• What is expected: Word for word, write out the entries that follow, omitting all pictures.

• Input material:
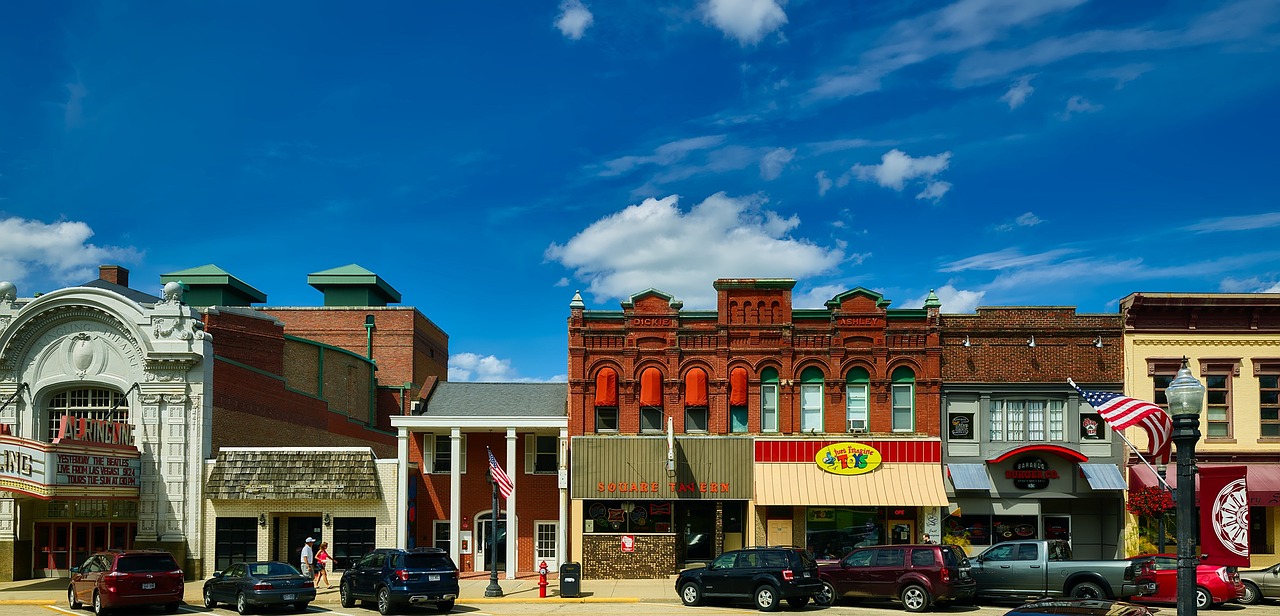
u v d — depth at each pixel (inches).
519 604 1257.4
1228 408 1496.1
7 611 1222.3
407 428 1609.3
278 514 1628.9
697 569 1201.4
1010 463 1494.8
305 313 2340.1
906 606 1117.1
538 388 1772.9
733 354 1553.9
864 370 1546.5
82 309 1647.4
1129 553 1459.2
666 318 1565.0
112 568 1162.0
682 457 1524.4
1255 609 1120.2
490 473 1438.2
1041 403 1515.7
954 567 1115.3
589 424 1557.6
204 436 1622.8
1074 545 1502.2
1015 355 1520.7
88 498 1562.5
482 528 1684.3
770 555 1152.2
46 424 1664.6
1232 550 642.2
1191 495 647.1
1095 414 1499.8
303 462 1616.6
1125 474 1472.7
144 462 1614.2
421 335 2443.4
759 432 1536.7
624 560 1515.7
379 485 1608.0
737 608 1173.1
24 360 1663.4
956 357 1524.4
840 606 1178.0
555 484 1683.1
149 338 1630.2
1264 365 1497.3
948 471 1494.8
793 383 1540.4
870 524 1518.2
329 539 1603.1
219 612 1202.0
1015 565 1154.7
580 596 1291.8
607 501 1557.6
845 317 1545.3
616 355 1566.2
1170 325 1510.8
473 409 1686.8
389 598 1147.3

• Output of the task:
u v d — depth at each pixel (inches).
519 604 1257.4
1228 408 1496.1
7 611 1222.3
407 428 1609.3
278 514 1628.9
697 569 1201.4
1010 463 1494.8
305 313 2340.1
906 606 1117.1
538 388 1772.9
733 354 1553.9
864 370 1546.5
82 309 1647.4
1129 553 1459.2
666 318 1565.0
112 568 1162.0
682 457 1524.4
1255 609 1120.2
490 473 1438.2
1041 403 1515.7
954 567 1115.3
589 424 1557.6
204 436 1622.8
1074 545 1502.2
1015 355 1520.7
88 498 1562.5
482 528 1684.3
770 555 1152.2
46 424 1664.6
1232 550 642.2
1191 495 647.1
1095 414 1499.8
303 462 1616.6
1125 474 1472.7
144 462 1614.2
421 335 2443.4
759 432 1536.7
624 560 1515.7
379 485 1608.0
737 608 1173.1
24 360 1663.4
956 357 1524.4
840 606 1178.0
555 484 1683.1
149 338 1630.2
1264 365 1497.3
948 471 1494.8
793 383 1540.4
870 524 1518.2
329 539 1603.1
219 612 1202.0
1015 565 1154.7
580 596 1291.8
607 501 1557.6
845 317 1545.3
616 355 1566.2
1170 325 1510.8
473 409 1686.8
389 598 1147.3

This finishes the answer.